Embora autores do porte de Lawrence Block tenha ficado de fora, os variados estilos reunidos em Noir americano não deixam dúvida da qualidade desta literatura, mutias vezes amaldiçoada. Os livrinhos de bolso, onde cabiam dezenas de histórias, não ajudavam muito com suas capas sebosas e qualidade gráfica discutível. Assim como a geração beat, que sofreu com edições cada vez mais raras de suas obras, o eterno sucesso do gênero policial, com as histórias mais atuais do que nunca, prova a qualidade indiscutível destes autores que atiram primeiro e não perguntam nada depois.



Livro de Ellroy também integra a nova coleção

James Ellroy, que assina um dos contos incluídos na antologia Noir americano é também o autor do romance Los Angeles - Cidade proibida (tradução de Ivanir Calado, 544 páginas, R$ 30), segundo título da Coleção Negra, publicada pela Record.
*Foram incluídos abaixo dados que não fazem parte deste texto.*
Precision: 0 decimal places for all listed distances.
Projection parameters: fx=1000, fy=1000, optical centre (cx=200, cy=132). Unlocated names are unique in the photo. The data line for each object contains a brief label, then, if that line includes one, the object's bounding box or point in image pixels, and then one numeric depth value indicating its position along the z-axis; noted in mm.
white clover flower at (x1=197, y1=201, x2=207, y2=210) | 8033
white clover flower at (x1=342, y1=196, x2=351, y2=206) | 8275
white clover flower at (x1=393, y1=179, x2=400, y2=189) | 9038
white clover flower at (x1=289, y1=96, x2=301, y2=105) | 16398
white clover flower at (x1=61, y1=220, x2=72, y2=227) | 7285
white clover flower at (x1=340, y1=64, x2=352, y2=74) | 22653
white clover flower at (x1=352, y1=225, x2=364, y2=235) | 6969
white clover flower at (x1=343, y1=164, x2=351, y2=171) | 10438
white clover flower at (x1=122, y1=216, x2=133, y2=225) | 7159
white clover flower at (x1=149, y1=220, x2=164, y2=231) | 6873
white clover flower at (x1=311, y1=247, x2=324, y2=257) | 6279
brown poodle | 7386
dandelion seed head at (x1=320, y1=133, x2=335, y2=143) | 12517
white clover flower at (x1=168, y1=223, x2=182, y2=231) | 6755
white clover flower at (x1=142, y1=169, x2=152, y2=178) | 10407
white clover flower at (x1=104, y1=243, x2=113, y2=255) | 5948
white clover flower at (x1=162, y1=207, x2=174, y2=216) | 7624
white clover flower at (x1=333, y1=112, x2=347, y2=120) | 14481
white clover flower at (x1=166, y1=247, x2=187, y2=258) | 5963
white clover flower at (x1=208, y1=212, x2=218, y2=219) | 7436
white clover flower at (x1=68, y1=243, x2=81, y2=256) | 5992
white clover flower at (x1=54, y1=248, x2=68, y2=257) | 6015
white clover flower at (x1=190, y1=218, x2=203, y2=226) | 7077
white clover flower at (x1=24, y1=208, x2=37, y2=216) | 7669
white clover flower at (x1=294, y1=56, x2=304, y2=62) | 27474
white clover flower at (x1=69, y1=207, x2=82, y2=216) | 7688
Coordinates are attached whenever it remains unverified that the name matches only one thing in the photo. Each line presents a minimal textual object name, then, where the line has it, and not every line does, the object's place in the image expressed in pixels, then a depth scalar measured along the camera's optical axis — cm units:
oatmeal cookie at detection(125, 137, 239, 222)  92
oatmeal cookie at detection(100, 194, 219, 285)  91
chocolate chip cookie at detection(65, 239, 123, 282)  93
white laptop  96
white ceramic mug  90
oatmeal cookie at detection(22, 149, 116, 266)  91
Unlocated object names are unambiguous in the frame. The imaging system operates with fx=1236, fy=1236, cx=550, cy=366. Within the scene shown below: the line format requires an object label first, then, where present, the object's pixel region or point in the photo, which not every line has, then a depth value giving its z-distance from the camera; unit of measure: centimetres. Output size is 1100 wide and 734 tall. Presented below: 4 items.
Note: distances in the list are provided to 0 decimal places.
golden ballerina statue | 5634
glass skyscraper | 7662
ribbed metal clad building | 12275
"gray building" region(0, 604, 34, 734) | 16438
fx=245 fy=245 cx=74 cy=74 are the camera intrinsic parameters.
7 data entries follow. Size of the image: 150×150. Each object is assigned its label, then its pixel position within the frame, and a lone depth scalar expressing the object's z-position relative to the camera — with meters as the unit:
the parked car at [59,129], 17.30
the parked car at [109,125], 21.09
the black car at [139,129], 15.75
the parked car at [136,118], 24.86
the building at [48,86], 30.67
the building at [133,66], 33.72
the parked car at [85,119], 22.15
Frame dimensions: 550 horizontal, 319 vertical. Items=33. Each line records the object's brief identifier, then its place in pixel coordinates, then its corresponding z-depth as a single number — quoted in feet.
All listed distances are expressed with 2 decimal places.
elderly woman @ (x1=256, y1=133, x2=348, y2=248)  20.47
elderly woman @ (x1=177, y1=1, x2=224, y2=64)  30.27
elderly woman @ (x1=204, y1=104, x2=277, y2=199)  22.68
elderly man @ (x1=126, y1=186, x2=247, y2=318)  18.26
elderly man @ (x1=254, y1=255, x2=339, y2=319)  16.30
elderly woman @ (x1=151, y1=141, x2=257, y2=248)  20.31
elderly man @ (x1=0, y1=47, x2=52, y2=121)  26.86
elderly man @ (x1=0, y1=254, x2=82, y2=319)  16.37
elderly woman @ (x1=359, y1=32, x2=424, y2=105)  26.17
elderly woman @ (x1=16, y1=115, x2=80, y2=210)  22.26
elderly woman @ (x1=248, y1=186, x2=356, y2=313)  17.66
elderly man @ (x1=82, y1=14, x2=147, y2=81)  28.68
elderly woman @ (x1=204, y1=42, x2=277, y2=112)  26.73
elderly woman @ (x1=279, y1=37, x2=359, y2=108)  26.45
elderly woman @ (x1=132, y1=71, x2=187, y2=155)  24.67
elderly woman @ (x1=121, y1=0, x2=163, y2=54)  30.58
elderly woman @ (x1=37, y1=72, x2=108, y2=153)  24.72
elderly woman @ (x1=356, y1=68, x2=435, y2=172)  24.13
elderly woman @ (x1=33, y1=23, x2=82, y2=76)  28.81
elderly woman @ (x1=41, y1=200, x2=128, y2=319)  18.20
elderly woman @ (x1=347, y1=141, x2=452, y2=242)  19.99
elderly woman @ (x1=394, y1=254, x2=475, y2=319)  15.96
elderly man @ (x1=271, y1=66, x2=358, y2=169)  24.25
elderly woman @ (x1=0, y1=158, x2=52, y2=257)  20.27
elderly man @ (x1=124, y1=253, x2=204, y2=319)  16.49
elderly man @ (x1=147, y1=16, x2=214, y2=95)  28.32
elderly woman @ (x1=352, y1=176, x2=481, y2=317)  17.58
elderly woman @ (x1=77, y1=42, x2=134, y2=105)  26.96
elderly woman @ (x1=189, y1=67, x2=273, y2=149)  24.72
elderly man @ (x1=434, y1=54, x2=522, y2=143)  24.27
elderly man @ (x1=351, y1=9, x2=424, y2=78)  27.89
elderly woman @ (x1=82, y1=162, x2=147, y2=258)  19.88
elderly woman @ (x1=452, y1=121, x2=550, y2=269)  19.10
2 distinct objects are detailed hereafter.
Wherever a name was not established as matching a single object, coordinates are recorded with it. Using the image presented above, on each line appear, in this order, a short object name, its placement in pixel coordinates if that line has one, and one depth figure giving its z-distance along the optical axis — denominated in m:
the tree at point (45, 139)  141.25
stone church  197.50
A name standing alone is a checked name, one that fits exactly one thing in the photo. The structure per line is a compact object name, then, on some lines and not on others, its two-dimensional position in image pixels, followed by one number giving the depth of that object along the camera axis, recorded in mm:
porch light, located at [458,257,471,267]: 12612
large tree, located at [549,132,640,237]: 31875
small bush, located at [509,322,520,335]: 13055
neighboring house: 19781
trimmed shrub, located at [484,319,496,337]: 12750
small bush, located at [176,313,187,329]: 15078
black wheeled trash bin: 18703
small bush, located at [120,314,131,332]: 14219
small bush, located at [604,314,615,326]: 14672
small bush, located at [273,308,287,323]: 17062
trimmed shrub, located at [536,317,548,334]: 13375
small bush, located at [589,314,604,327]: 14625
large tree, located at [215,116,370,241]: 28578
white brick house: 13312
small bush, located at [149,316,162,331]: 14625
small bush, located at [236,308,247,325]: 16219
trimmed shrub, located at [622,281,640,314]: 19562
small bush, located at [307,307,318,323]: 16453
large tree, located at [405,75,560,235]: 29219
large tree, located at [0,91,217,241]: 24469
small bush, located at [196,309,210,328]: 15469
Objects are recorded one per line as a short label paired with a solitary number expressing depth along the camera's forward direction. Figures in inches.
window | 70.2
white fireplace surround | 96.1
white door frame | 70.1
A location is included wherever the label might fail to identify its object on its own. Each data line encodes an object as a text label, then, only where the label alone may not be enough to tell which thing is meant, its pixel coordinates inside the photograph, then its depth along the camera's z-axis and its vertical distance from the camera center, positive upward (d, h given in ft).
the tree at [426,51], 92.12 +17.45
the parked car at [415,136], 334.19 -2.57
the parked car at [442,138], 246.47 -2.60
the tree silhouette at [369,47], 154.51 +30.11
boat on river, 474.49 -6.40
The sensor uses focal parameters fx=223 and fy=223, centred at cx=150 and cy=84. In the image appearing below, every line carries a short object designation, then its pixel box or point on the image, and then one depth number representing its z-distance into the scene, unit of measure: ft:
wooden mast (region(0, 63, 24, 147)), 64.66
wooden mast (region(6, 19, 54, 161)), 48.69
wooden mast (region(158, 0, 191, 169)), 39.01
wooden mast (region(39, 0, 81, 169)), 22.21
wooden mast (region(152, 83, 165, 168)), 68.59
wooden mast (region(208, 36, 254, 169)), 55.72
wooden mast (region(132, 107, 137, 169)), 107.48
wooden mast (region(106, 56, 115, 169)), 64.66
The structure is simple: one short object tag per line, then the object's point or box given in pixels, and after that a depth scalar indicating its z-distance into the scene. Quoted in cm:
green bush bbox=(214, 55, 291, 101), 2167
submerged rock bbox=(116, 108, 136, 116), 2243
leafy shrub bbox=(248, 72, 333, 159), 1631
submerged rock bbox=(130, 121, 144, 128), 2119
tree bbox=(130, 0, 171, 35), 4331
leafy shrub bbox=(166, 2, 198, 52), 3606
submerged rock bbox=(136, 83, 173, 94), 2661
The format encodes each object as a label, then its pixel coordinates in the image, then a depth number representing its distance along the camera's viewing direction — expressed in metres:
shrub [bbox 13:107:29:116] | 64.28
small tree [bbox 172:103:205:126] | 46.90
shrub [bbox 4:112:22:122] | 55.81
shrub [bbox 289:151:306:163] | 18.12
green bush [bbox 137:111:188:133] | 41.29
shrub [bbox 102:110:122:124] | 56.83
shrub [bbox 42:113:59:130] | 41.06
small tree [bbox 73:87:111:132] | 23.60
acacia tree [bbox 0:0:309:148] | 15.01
Estrelada por Kim Bassinger e Kevin Spacey, a versão para o cinema está em cartaz no Rio. O livro de Ellroy se passa na Los Angeles dos anos 50, onde três policiais acabam envolvidos no caso da morte de um colega, Buzz Meeks, assassinado depois de roubar 150 mil dólares, 12 quilos de heroína e a namorada do chefão de uma quadrilha.

James Ellroy, uma das maiores estrelas do novo romance policial americano, tem uma briografia que parece sintetizar todos os clichês do gênero. Nascido em 1948, aos 10 anos teve a mãe assassinada - estrangulada com uma meia de náilon. Passou a infância nas ruas, sendo preso 35 vezes por pequenos delitos. Foi salvo das drogas e do álcool pelas histórias de Raymond Chandler, que despertaram nele sua verdadeira vocação. Neste ano, Ellroy publicou o livro My dark places - An L.A. crime memoir, no qual retoma a investigação do assassinato da própria mãe e revisita os locais associados à história.

Um dos próximos títulos da Coleção Negra da Record será seu livro Noturnos de Hollywood. Ellroy não prima pela modéstia. "Eeu tenho um objetivo: ser o melhor escritor de histórias policiais de todos os tempos", disse. Ou ainda: "Quero ser o Tolstoi da minha geração - um autor aliás que nunca li". Os outros romances de Ellroy são American Tabloid e Black Dahlia.